──────── Selected passage
If workspace is NULL and workSpaceSizeInBytes of zero is passed in, this API will function exactly like the non-extended function cudnnBatchNormalizationBackward.

This workspace is not required to be clean. Moreover, the workspace does not have to remain unchanged between the forward and backward pass, as it is not used for passing any information.

This extended function can accept a *workspace pointer to the GPU workspace, and workSpaceSizeInBytes, the size of the workspace, from the user.

The bnOps input can be used to set this function to perform either only the batch normalization, or batch normalization followed by activation, or batch normalization followed by element-wise addition and then activation.

Only 4D and 5D tensors are supported. The epsilon value has to be the same during the training, the backpropagation, and the inference.

When the tensor layout is NCHW, higher performance can be obtained when HW-packed tensors are used for x, dy, dx.

#### Parameters

handle

Input. Handle to a previously created cuDNN library descriptor. For more information, refer to cudnnHandle_t.

mode

Input. Mode of operation (spatial or per-activation). For more information, refer to cudnnBatchNormMode_t.
────────────────
──────── Information shown
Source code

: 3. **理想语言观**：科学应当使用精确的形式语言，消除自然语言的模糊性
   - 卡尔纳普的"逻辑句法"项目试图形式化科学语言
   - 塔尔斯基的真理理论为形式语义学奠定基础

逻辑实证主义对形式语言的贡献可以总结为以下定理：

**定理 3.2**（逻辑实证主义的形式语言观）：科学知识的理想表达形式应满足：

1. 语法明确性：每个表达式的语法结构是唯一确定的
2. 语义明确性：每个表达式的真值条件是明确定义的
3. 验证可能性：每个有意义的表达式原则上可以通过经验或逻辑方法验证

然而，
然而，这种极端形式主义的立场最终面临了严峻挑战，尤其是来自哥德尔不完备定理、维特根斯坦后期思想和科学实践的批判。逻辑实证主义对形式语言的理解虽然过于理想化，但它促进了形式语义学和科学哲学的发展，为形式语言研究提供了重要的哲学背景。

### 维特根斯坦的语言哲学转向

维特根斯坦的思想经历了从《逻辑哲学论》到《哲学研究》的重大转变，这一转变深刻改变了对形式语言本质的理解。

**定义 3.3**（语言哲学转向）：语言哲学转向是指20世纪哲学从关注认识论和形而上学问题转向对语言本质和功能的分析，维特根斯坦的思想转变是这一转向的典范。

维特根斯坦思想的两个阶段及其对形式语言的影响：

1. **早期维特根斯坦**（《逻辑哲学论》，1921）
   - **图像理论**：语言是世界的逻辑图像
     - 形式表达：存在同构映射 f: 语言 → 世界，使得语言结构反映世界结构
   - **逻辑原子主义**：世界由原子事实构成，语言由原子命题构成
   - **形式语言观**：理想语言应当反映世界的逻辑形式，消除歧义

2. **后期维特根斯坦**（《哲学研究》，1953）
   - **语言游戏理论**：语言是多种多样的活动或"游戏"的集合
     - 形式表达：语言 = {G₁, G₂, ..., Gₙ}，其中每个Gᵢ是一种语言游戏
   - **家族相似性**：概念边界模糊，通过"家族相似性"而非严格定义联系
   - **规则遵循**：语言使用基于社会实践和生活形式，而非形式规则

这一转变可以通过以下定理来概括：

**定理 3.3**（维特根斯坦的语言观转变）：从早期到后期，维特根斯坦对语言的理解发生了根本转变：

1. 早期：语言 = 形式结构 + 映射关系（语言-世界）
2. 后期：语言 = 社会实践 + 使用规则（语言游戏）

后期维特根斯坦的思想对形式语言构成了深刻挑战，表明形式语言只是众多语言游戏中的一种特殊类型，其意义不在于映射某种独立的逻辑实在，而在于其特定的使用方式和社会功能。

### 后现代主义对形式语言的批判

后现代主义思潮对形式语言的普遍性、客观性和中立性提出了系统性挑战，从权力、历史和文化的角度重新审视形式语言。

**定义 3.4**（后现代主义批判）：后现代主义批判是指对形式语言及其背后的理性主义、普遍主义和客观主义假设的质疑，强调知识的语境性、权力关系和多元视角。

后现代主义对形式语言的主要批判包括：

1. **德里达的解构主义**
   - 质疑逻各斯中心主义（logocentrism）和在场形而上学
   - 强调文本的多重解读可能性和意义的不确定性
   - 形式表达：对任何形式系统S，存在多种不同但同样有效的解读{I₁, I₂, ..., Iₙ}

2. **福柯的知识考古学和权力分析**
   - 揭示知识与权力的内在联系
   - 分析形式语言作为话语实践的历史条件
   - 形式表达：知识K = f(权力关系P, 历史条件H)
────────────────
• [Work instructions] Which tensor dimensions does the batch normalization passage say are supported? These rows come from a different source.

• [Problem solution] Only 4D and 5D tensors are supported.